After a century of scheming and decades of preparation, Magnus Jarmann is ready to bring his family’s plans to fruition by launching a war of independence that will free his people and return his country to its rightful place among the nations of Zaria. The King’s call to arms creates an opportunity that Magnus cannot afford to miss.
In a war, little is held back; in a revolution, nothing is safe.
Magnus reined up his horse in front of the largest tent pavilion he had ever seen.
“And whose tent is this?” The gaudy purple canvas tent structure stood twenty feet at the center pole, at least twelve at the edge and was more than a hundred feet on each side.
“Your Grace, it is mine!” a short man announced and then bowed. “Sir Byron Alfson, of Harristown.”
“Ah, sir, you have me at a disadvantage.”
Magnus inspected the knight with narrowed eyes.
He had a mop of frail-looking brown hair tied into a short ponytail and a narrow nose that was flanked by light blue eyes.

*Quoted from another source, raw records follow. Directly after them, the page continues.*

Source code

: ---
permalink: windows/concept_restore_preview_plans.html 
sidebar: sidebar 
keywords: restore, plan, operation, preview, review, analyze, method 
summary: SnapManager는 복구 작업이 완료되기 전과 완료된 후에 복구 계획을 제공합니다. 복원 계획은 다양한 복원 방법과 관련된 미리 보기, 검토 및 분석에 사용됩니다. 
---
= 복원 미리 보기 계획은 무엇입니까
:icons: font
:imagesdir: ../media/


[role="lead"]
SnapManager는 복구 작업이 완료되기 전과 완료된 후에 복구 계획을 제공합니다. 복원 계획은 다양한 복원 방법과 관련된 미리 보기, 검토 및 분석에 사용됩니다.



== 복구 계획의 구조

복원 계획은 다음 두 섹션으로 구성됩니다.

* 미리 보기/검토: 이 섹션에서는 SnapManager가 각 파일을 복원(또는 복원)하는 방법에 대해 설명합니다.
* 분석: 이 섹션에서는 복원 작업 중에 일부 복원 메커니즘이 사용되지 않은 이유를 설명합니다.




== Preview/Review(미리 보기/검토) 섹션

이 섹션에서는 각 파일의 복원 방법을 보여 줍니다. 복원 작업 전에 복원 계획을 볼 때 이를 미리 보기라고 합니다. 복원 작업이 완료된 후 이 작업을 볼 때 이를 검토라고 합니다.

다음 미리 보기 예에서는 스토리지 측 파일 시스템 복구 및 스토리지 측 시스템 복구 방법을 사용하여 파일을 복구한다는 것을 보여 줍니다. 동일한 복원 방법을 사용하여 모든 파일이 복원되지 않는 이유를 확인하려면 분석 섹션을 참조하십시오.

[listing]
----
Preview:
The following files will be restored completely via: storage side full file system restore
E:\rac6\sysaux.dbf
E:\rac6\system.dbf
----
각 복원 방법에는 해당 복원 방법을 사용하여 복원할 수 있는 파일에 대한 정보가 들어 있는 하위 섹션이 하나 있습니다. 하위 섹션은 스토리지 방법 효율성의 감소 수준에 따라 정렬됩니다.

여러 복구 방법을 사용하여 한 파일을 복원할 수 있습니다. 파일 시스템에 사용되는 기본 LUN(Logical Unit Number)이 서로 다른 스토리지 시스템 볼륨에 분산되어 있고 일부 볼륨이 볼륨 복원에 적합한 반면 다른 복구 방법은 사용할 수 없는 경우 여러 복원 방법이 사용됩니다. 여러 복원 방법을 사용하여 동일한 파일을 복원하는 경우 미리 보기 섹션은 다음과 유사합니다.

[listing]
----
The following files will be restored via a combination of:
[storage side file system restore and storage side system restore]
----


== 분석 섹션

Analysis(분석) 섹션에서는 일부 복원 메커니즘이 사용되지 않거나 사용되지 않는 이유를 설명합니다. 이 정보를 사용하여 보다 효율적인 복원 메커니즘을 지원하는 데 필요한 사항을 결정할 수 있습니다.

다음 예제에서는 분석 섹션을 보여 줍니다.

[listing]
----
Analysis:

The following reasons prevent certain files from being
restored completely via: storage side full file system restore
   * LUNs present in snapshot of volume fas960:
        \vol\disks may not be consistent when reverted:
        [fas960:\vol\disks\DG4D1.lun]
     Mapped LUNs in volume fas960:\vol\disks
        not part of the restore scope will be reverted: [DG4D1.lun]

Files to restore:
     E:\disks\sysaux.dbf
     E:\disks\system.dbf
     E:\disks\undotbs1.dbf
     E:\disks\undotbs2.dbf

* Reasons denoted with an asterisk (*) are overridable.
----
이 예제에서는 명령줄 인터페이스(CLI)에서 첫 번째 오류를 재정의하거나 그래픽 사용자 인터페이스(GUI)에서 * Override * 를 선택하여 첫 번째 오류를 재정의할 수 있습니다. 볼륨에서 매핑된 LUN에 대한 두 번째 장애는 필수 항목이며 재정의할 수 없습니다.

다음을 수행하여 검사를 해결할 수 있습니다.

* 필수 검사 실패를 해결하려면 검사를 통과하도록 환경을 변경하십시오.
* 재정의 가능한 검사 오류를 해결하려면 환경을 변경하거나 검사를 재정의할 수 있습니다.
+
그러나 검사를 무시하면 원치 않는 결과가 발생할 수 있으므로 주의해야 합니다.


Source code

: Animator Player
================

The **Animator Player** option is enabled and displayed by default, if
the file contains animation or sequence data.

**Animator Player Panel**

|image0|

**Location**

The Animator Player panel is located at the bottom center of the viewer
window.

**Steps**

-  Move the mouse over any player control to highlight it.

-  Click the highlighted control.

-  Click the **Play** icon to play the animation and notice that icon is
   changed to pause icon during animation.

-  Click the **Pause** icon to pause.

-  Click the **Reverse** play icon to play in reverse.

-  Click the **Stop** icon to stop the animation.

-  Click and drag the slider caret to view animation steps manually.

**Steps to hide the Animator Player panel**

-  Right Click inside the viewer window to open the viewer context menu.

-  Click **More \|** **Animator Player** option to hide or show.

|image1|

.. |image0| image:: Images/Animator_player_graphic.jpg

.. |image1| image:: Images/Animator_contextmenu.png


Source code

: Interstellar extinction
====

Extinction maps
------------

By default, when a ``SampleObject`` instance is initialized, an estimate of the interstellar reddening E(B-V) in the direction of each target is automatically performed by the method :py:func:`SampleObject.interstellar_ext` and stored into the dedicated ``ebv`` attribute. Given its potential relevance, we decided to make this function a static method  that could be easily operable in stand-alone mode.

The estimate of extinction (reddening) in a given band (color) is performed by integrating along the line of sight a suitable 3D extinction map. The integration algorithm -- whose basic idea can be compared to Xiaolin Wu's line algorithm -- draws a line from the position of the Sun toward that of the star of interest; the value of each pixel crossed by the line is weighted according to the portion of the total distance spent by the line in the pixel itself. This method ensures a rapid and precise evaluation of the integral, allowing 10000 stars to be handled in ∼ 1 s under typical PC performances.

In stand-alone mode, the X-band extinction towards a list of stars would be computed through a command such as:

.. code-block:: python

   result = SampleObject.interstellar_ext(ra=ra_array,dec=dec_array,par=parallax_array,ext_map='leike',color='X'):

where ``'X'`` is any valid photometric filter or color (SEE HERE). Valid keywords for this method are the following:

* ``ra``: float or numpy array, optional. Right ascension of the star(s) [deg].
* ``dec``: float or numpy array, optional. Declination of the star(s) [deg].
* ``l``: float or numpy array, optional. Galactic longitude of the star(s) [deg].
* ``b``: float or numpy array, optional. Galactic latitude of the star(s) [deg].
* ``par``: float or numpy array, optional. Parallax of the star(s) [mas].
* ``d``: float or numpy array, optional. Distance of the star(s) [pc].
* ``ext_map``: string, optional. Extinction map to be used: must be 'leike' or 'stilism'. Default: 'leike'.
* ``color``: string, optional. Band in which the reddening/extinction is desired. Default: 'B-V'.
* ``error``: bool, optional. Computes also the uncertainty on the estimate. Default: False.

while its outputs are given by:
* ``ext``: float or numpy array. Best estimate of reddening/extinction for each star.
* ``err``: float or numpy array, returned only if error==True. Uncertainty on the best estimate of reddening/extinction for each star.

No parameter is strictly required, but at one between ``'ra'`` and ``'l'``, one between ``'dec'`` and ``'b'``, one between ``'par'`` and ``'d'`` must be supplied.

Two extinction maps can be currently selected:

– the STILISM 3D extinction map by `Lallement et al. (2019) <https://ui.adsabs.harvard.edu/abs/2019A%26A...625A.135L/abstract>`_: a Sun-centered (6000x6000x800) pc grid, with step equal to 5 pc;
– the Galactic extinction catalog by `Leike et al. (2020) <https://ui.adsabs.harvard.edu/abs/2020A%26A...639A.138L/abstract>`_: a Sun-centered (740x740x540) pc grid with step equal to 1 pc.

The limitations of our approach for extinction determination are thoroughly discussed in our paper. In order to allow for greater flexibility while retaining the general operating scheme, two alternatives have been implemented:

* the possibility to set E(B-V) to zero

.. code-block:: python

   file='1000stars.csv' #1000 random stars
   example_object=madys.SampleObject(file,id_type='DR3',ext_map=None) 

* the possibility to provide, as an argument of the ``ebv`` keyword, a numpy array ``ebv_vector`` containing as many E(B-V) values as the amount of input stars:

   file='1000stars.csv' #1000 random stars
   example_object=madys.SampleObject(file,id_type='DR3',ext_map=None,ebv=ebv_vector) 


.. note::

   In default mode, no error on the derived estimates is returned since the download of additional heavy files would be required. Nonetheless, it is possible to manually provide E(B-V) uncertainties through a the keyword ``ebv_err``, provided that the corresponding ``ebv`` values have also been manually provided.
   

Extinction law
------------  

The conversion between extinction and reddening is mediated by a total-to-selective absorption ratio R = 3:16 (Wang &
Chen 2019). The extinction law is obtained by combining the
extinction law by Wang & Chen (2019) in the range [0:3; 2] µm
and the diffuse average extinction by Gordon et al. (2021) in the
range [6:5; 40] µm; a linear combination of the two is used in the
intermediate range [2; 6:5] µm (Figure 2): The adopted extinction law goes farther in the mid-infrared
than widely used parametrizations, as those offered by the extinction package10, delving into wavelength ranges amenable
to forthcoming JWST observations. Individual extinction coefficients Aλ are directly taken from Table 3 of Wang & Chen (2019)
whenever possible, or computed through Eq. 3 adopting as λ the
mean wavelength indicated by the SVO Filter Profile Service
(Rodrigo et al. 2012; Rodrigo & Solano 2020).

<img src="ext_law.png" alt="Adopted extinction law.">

He wore a greatcoat that looked like it had been cut from the same fabric as his tent.
Harristown was one of the small villages that had sprouted up along the rail lines that ran from Agilard to Aetheston. The strange grape beer that had made the town famous gave its color to everything the town did. They had even changed their sigil to a purple field with a golden mug.
“This is quite the pavilion,” Magnus continued after a moment. “I didn’t know that the grape beer business had so much money to be made.”
“We do our best, Your Grace,” the knight said. “I hope my pavilion does not offend you, Your Grace. While it is my tent, I have shared it with many of the knights from Lord Tallet’s levies.”
“It does not offend,” Magnus lied. If he had his way, the knights would be sleeping in camp tents with the rest of his soldiers. But his advisors had warned him that not giving the knights and lesser lords their symbols of pride and authority could drive them away. He had been reluctant to accept the counsel, but in the end the tradition of tent pavilions and knightly feasts had been upheld. “Carry on, Sir Alfson.”
“Thank you, Your Grace.” The knight bowed again and disappeared into his purple monstrosity.